Yah, cockfights are just chickens. The birds fight because they are bred for their aggression- but the gambling, the artificial spurs, and the joy of the humans in the bloodshed sickens me. Go to a boxing match instead, if you must watch battles and blood.
Animal testing- likely to go the way of the horse and wagon. Perhaps necessary for medical research still, but not for adornments(buy cruelty free makeup)
Dogfights- no no no no
Locally there is a recent scandal about a dogfucker (and horsefucker) stealing a big mastiff cross from a breeder of such- the dog is half Boerbel and half Kangal, and since I know a littermate well I’d like to put a word in against sexual congress with animals as well. The perp had a business renting out his dogs and stallions to the twisted folk who do that sort of thing, until he went to jail for marketing white owder as well. Yuck.

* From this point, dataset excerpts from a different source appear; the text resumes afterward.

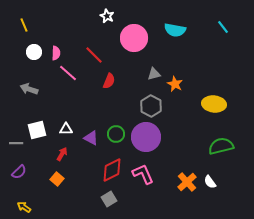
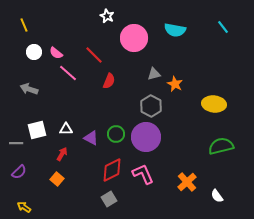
pink semicircle: rotated 128 degrees clockwise
white semicircle: moved 7 px right, 14 px down
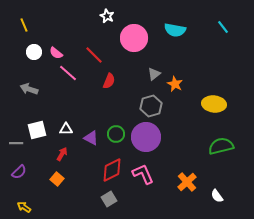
gray triangle: rotated 24 degrees counterclockwise
gray hexagon: rotated 15 degrees clockwise
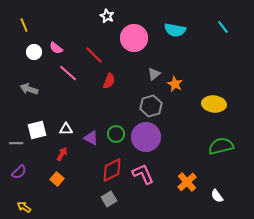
pink semicircle: moved 5 px up
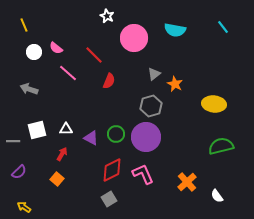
gray line: moved 3 px left, 2 px up
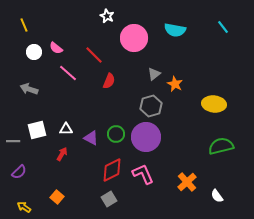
orange square: moved 18 px down
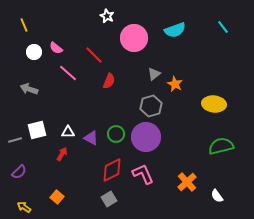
cyan semicircle: rotated 30 degrees counterclockwise
white triangle: moved 2 px right, 3 px down
gray line: moved 2 px right, 1 px up; rotated 16 degrees counterclockwise
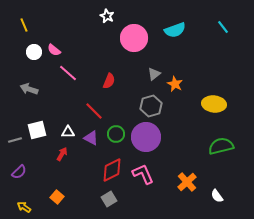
pink semicircle: moved 2 px left, 2 px down
red line: moved 56 px down
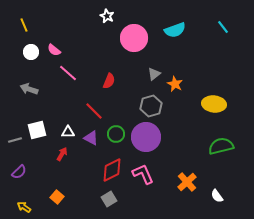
white circle: moved 3 px left
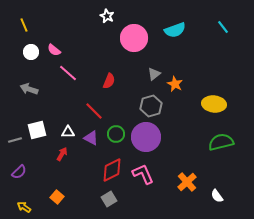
green semicircle: moved 4 px up
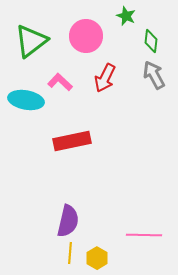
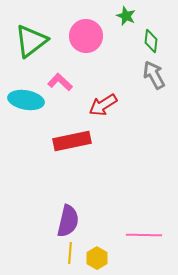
red arrow: moved 2 px left, 27 px down; rotated 32 degrees clockwise
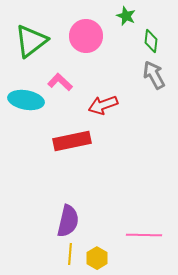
red arrow: rotated 12 degrees clockwise
yellow line: moved 1 px down
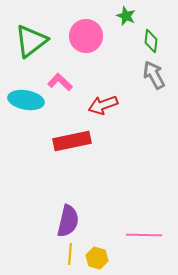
yellow hexagon: rotated 15 degrees counterclockwise
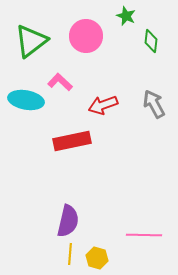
gray arrow: moved 29 px down
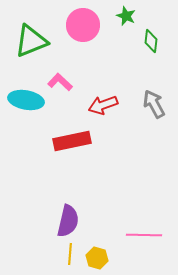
pink circle: moved 3 px left, 11 px up
green triangle: rotated 15 degrees clockwise
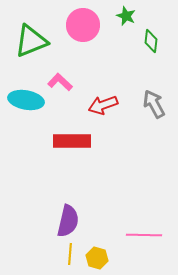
red rectangle: rotated 12 degrees clockwise
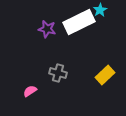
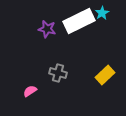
cyan star: moved 2 px right, 3 px down
white rectangle: moved 1 px up
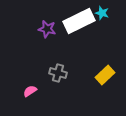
cyan star: rotated 24 degrees counterclockwise
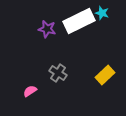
gray cross: rotated 18 degrees clockwise
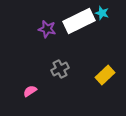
gray cross: moved 2 px right, 4 px up; rotated 30 degrees clockwise
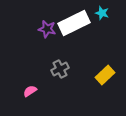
white rectangle: moved 5 px left, 2 px down
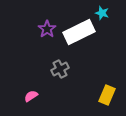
white rectangle: moved 5 px right, 9 px down
purple star: rotated 24 degrees clockwise
yellow rectangle: moved 2 px right, 20 px down; rotated 24 degrees counterclockwise
pink semicircle: moved 1 px right, 5 px down
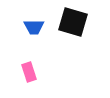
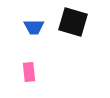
pink rectangle: rotated 12 degrees clockwise
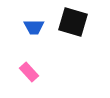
pink rectangle: rotated 36 degrees counterclockwise
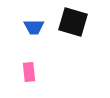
pink rectangle: rotated 36 degrees clockwise
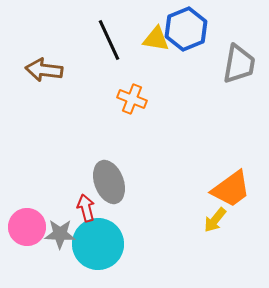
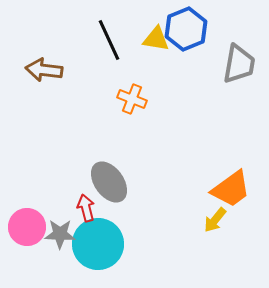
gray ellipse: rotated 15 degrees counterclockwise
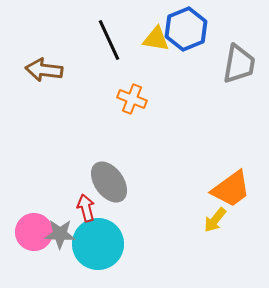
pink circle: moved 7 px right, 5 px down
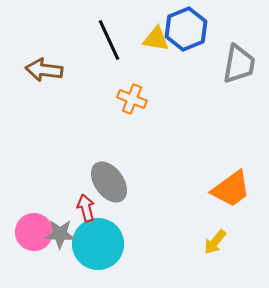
yellow arrow: moved 22 px down
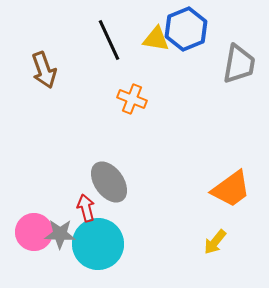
brown arrow: rotated 117 degrees counterclockwise
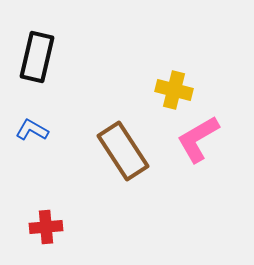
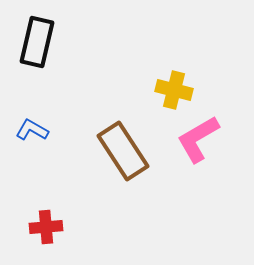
black rectangle: moved 15 px up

I have no particular objection to any of those things.

I’ll kill an animal without a second thought. I’m opposed to systematic torture for questionable gain.

Similar thread: Am I a hypocrite for being anti-fur?

[QUOTE=
I’d like to put a word in against sexual congress with animals as well.
[/QUOTE]

Well, I don’t have a problem with that, as long as there is proper foreplay.

Ya know…Dinner, a movie, some flowers, a bottle of wine, maybe some chocolate.

Don’t give chocolate to your dog! :wink:

Which, IMHO, gives us a certain amount of responsibility for their well-being that we don’t have for animals that live and die in the wild. We’re their gods; are we gonna be good gods or evil gods?